Databricks pioneered the basic concept of a data lakehouse in 2020, and other companies have entered the market in the years since. Databricks advanced its data lakehouse efforts with multiple updates during 2023, the most notable of which was the release of Delta Lake 3.0 in June. Delta Lake is one of his three major open source data lake table formats, along with Apache Iceberg and Apache Hudi.
To limit potential disruption and lock-in risks across the three open source data lake table formats, the OneTable open source project announced an interoperable metadata layer across Hudi, Delta Lake, and Iceberg. Apache Hudi vendor Onehouse launched OneTable with support from Google and Microsoft.
Oracle got into the lakehouse act in July with the launch of the MySQL HeatWave Lakehouse service. MySQL Heatwave is a service that combines both operational and analytical database capabilities into an integrated database, which is another positive trend across the board.
Data governance and observability remain top priorities
Whether it's AI, data manipulation, or analytics, the topic of data governance is becoming increasingly important.
Being able to understand where your data comes from and how it is made available and used is important for security, privacy, accuracy, and reliability. Through 2023, multiple vendors expanded and enhanced their data governance capabilities to help manage data.
Needing to strengthen data governance, Informatica acquired startup Privitar in June to help cloud data platform vendors improve their capabilities. Collibra has improved data quality, lineage, and detection capabilities.
In November, Starburst updated its Galaxy cloud service with automated data governance powered in part by GenAI.
Being observable is part of being able to manage and manage data effectively. In 2023, the rise of generative AI and vector databases will increase the importance of the ability to observe and manage data used in AI in the future. In November, Monte Carlo launched new data observability features specifically focused on vector databases.
Investment capital growth slows down
One of the many indicators of the health of the data management industry is the pace of fundraising activity for emerging vendors.
Although the volume of funding events was lower than the previous two years, several data platform vendors secured large funding rounds throughout 2023 to drive expansion and innovation.
Earlier this year, InfluxData, creator of the InfluxDB time series database, secured $81 million in a February funding round. The company released InfluxDB 3.0 in April and released new deployment options including InfluxDB Clustered for private cloud and on-premises environments.
Onehouse raised $25 million in February for its OneTable initiative to accelerate data lakehouse interoperability.

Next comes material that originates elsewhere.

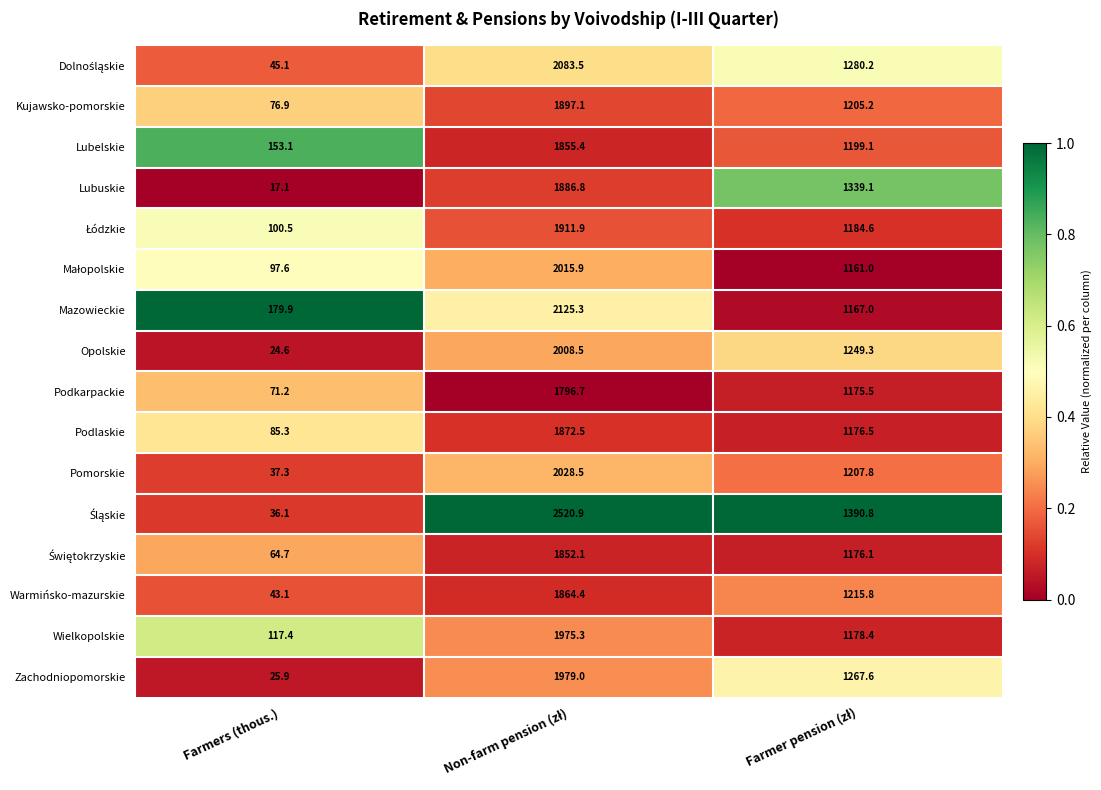

Is the value of Mazowieckie at Farmers (thous.) greater than the value of Opolskie at Farmers (thous.)?

Yes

Databricks he raised $500 million in September and plans to use the funding to generate AI-focused research and development and geographic growth. Databricks has introduced new tools to build generative AI applications that leverage customers' own data, including vector search and his RAG pipeline.
Also in September, Denodo received a $336 million equity investment from private equity firm TPG Growth. Denodo recently added new data governance features, including data lineage, and launched a free tier to attract new users.
Data management should continue to be the foundation of data analytics, operations, and AI efforts in 2024 and beyond. Further integrating generative AI into data platforms, including data lakehouse efforts, makes sense for both vendors and users to improve efficiency and achieve more with less.
Sean Michael Kerner is an IT consultant, technology enthusiast, and tinkerer. He is known for pulling his ring of tokens, configuring NetWare, and compiling his own Linux kernel. He consults with industry and media organizations on technology issues.